Pero aunque mis slovos puedan sonar a queja, no son quejas lo que hoy me trae aquí, sino todo lo contrario. Estoy acá para hacerle un homenaje a aquellos maravillosos años cuando apenas era un málchico, esperando sacarle el máximo provecho a esta chisna, regalo de Bogo.

¿Y ahora qué pasa, eh?

Transcurrió exactamente una década desde la primera vez que puse mis glasos en la débochca más joroschó que jamás había smotado en mi chisna entera, y contando. Bogo no me dejará mentir. Ella era el tipo de china por la cual todo cheloveco dratsaría hasta dar la última gota de kroovy. Bogo no me dejará mentir.

Brunette ella, como dirían en otros páramos de este vasto mundo. Los glasos oscuros, profundos. La piel como el moloco recién servido en un vaso de cristal transparente. Los gubas de un rojo intenso. Era difícil no derretirse ante la sola vista de esa rota que emanaba el dorogo sacarro. En fin, una débochca realmente fons.

Sí, ahora que hago memoria, oh hermanos míos, fue en la scolivola donde la conocí. Debo confesar que atravesaba un tiempo de rasdrás. Grrrrr grrrrr hacía la mayor parte del tiempo como un total besuño, y todo debido a la insidia de un drugo mío… pero esa es otra rascaso. Sí, creo recordar que fue en uno de esos días en que se celebraba la inauguración de un evento de la scolivola, referido a la gimnasia y esas vesches.

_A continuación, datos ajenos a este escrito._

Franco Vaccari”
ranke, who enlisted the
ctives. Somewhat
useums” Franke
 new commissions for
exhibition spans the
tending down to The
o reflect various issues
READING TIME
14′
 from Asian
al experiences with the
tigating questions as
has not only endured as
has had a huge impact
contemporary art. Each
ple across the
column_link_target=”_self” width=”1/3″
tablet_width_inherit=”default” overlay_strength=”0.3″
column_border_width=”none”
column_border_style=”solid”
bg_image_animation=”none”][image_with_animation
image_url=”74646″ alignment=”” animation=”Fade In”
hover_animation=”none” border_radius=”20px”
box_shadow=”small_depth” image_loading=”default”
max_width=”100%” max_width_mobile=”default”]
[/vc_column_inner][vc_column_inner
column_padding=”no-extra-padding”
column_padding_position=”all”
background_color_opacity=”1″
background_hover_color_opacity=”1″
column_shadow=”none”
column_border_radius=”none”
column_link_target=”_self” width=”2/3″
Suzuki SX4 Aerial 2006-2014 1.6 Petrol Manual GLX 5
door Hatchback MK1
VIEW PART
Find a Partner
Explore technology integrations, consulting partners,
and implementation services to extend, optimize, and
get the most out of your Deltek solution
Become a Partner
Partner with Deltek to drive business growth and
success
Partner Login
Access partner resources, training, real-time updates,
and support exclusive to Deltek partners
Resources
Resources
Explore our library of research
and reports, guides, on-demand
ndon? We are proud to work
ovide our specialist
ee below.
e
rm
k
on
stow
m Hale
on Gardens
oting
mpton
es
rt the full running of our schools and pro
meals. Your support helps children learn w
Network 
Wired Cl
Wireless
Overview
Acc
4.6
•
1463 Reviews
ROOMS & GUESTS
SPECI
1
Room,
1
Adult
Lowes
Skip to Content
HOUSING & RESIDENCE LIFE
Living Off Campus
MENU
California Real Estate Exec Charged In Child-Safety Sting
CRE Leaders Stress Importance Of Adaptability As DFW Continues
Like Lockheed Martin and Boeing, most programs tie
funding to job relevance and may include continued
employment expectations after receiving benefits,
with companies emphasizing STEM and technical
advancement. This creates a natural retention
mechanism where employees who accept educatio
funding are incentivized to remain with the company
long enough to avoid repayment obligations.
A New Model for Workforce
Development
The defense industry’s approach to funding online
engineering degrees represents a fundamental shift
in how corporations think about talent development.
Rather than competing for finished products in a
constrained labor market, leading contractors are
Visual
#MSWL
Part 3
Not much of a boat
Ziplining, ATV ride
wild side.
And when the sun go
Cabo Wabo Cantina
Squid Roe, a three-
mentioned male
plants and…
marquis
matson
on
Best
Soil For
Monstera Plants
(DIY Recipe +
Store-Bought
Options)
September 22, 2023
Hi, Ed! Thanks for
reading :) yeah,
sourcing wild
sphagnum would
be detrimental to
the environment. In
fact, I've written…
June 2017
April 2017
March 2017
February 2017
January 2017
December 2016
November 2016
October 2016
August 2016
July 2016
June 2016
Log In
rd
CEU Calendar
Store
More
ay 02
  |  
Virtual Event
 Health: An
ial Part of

Durante esta festividad, de la cual os hablo, oh hermanos míos, en algún momento, por alguna extraña razón, alabado sea Bogo, mis glasos y los de esta bella ptitsa se encontraron mágicamente en una mirada de veras joroschó, o al menos eso recuerdo yo; y a partir de ese momento nada fue igual. Había caído. Vuestro Humilde Narrador se había convertido en un plenio más de esta débochca.

¿Y ahora qué pasa, eh?

La situación era confusa. No se lo había contado a nadie, excepto a mi más querido drugo (en ese tiempo), y también el de mayor confianza. Sea dormido o sea despierto, día y naito, todo el tiempo snitaba con el elegante gular de esta ptitsa, oh hermanos míos, pero no me atrevía a decírselo. Tenía puglio de exponerme de tal forma; además, yo sabía que ella tenía el poder de rasrecear mi vida con unos cuantos slovos salidos de esa fons rota, oh hermanos míos.

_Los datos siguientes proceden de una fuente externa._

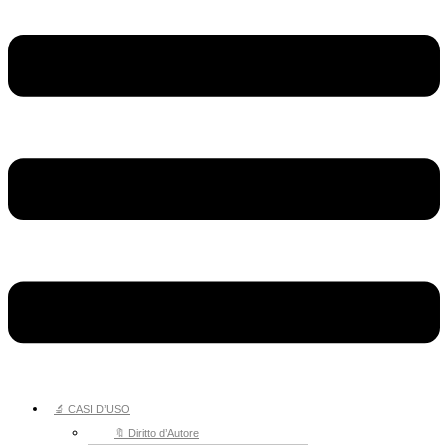
🔬 CASI D’USO
🔖 Diritto d’Autore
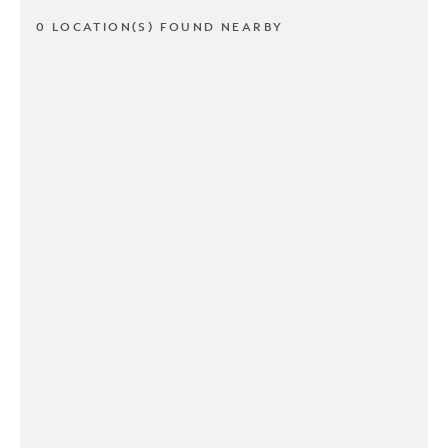
0 LOCATION(S) FOUND NEARBY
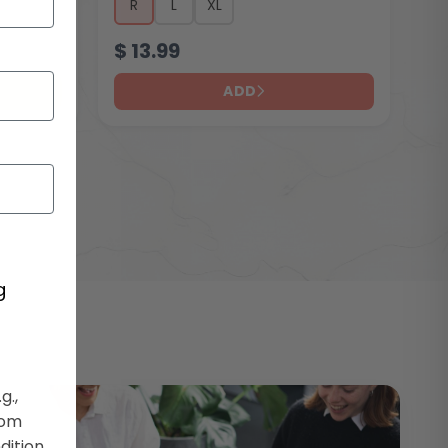
R
L
XL
$
13.99
ADD
g
g.,
rom
dition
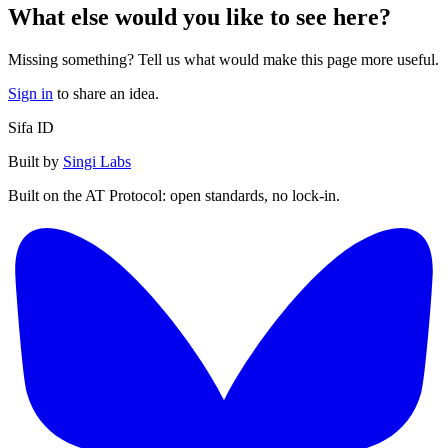
What else would you like to see here?
Missing something? Tell us what would make this page more useful.
Sign in
to share an idea.
Sifa ID
Built by
Singi Labs
Built on the AT Protocol: open standards, no lock-in.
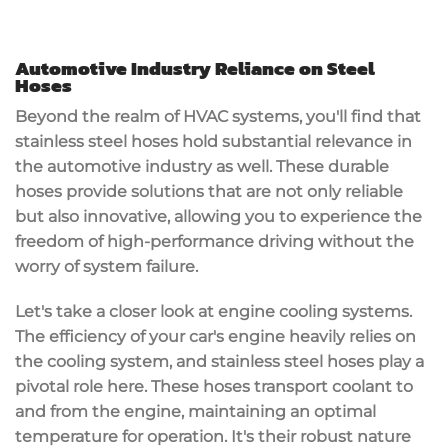
Automotive Industry Reliance on Steel
Hoses
Beyond the realm of HVAC systems, you'll find that
stainless steel hoses hold substantial relevance in
the automotive industry as well. These durable
hoses provide solutions that are not only reliable
but also innovative, allowing you to experience the
freedom of high-performance driving without the
worry of system failure.
Let's take a closer look at engine cooling systems.
The efficiency of your car's engine heavily relies on
the cooling system, and stainless steel hoses play a
pivotal role here. These hoses transport coolant to
and from the engine, maintaining an optimal
temperature for operation. It's their robust nature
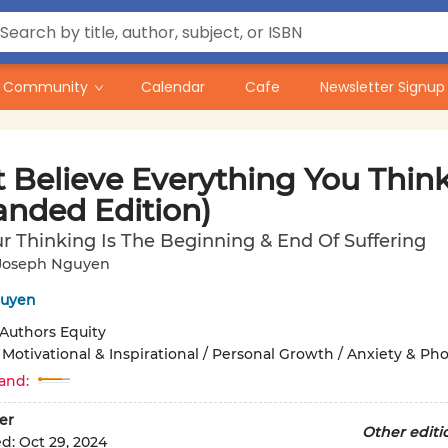
Community
Calendar
Cafe
Newsletter Signup
t Believe Everything You Thin
anded Edition)
 Thinking Is The Beginning & End Of Suffering
Joseph Nguyen
guyen
Authors Equity
/
Motivational & Inspirational / Personal Growth / Anxiety & Ph
and:
er
Other editi
ed:
Oct 29, 2024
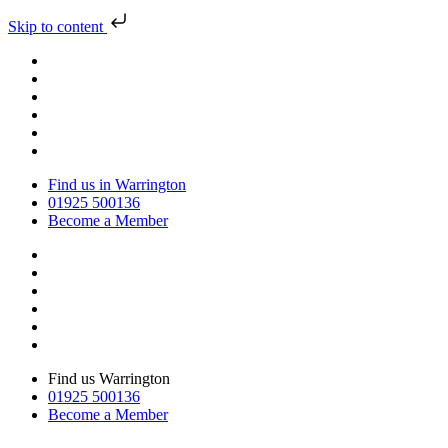
Skip to content
Find us in Warrington
01925 500136
Become a Member
Find us Warrington
01925 500136
Become a Member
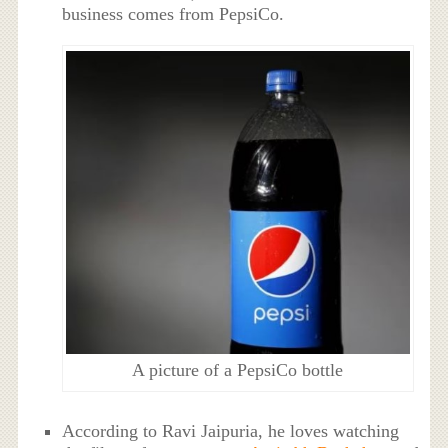
business comes from PepsiCo.
A picture of a PepsiCo bottle
According to Ravi Jaipuria, he loves watching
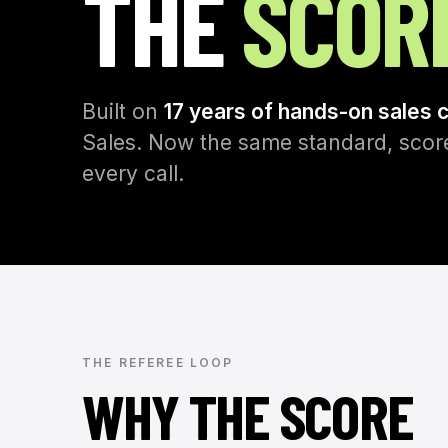
THE
SCOR
Built on
17 years of hands-on sales 
Sales. Now the same standard, score
every call.
THE REFEREE LOOP
WHY THE SCORE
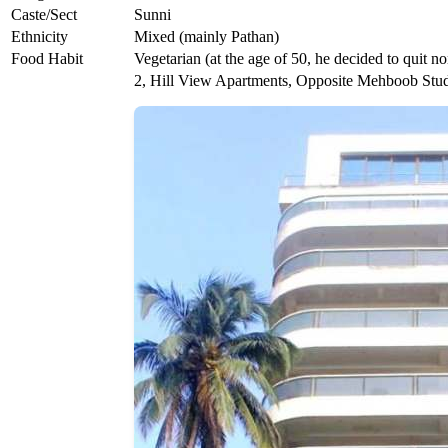
Caste/Sect
Sunni
Ethnicity
Mixed (mainly Pathan)
Food Habit
Vegetarian (at the age of 50, he decided to quit n
2, Hill View Apartments, Opposite Mehboob Stud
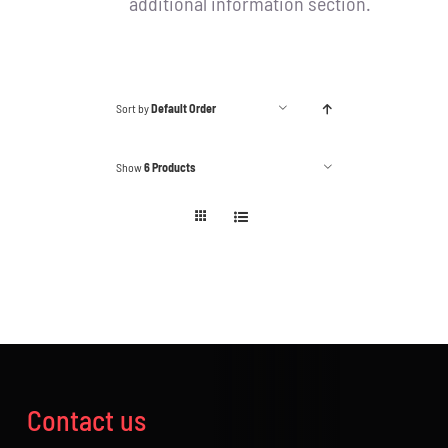
additional information section.
Sort by
Default Order
Show
6 Products
Contact us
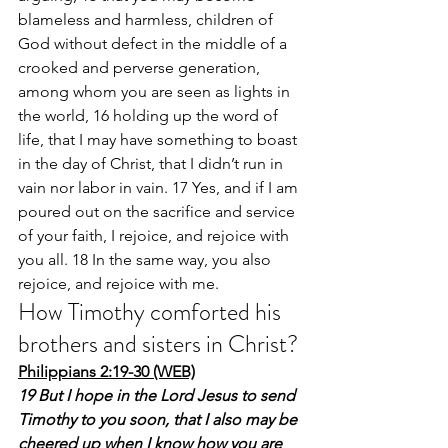
blameless and harmless, children of 
God without defect in the middle of a 
crooked and perverse generation, 
among whom you are seen as lights in 
the world, 16 holding up the word of 
life, that I may have something to boast 
in the day of Christ, that I didn’t run in 
vain nor labor in vain. 17 Yes, and if I am 
poured out on the sacrifice and service 
of your faith, I rejoice, and rejoice with 
you all. 18 In the same way, you also 
rejoice, and rejoice with me.
How Timothy comforted his 
brothers and sisters in Christ?
Philippians 2:19-30 (WEB)
19 But I hope in the Lord Jesus to send 
Timothy to you soon, that I also may be 
cheered up when I know how you are 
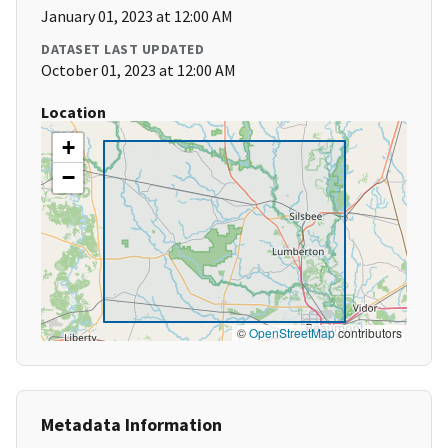
January 01, 2023 at 12:00 AM
DATASET LAST UPDATED
October 01, 2023 at 12:00 AM
Location
+
−
©
OpenStreetMap
contributors
Metadata Information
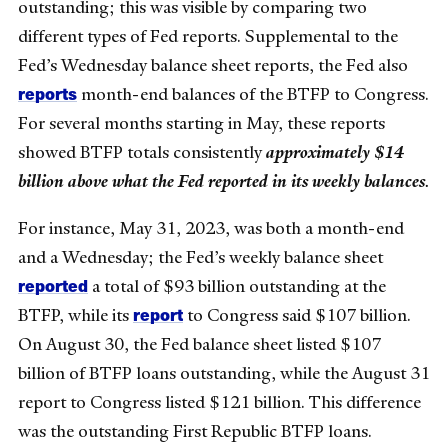
outstanding; this was visible by comparing two
different types of Fed reports. Supplemental to the
Fed’s Wednesday balance sheet reports, the Fed also
reports
month-end balances of the BTFP to Congress.
For several months starting in May, these reports
showed BTFP totals consistently
approximately $14
billion above what the Fed reported in its weekly balances
.
For instance, May 31, 2023, was both a month-end
and a Wednesday; the Fed’s weekly balance sheet
reported
a total of $93 billion outstanding at the
report
BTFP, while its
to Congress said $107 billion.
On August 30, the Fed balance sheet listed $107
billion of BTFP loans outstanding, while the August 31
report to Congress listed $121 billion. This difference
was the outstanding First Republic BTFP loans.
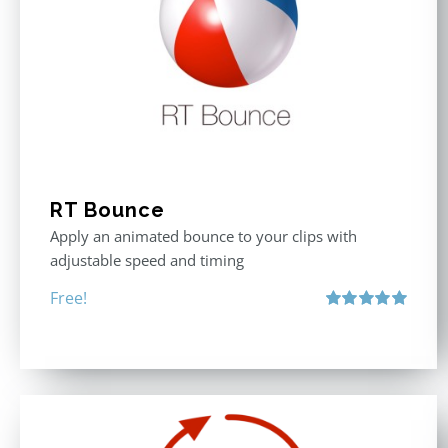
RT Bounce
Apply an animated bounce to your clips with
adjustable speed and timing
Free!
Rated
5.00
out of 5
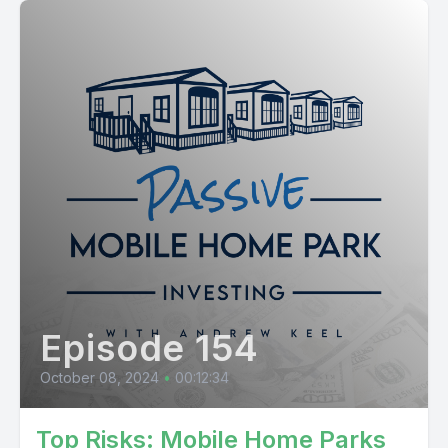
Episode 154
October 08, 2024
•
00:12:34
Top Risks: Mobile Home Parks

Días, semanas, meses pasaron y todo me supo sladquino durante aquel año. Usys invisibles me ataban a la talla de esta débochca. Muchas veces traté de entablar gobora con ella, y expresarle con golosa cortés y de caballero todas las sensaciones que había comenzado a percibir dentro de mí. Pero mis intentos eran infructuosos. El tiempo se escurría como agua entre mis rucas, y no había nada que yo pudiera hacer para evitarlo.

¿Y ahora qué pasa, eh?

Días, semanas, meses pasaron, y como ya se imaginarán llegó el momento del natural y brutal distanciamiento. Fue menos doloroso de lo que había imaginado, pero igual de triste.

¿Y ahora qué pasa, eh?

Días, semanas, meses pasaron, y ya nada me era sladquino como durante aquel año, pues la débochca de mis snitos ya no estaba más aquí. Como ya se imaginarán ustedes, oh hermanos míos, era natural que otros chovelos chelovecos se interesaran en esta ptitsa, y créanme cuando les digo que no les culpo.

Ahora ya no quiero ahondar más en la historia a partir de este punto, aunque tenía toda la intención de hacerlo.

Ahora sólo sé que fui un glupo. Bogo me perdone.

Ahora únicamente diré que jamás olvidaré, mientras dure mi chisna, aquellos bolosos tuyos flotando en el viento, cuando al girar la golová buscabas mis glasos instintivamente, solo para sonreír al saber que yo había vuelto, luego de una ausencia de odin o dva días. Fue un regaló que guardo celosamente.

¿Y ahora qué pasa, eh?

Diez años son más que suficiente para recordar. Su imagen fue, y será, siempre verdadera, y sé que perdurará por siempre, protegiendo en todo momento mis spachcas.

Débochca entre débochcas, y entre todas tú eres de veras joroschó. Adiós.

Extrañamente ahora me siento un malenco mejor.

Es un texto bastante besuño, si me permite decirlo, hermano, señor.

¿Y ahora qué pasa, eh?

[P.D.: Curiosamente todas las warbles que se escucharon durante todo el tiempo que escribí estos slovos y demás vesches, pertenecen a aquel tiempo del cuál he hablado ya por demás. Nada ha cambiado.]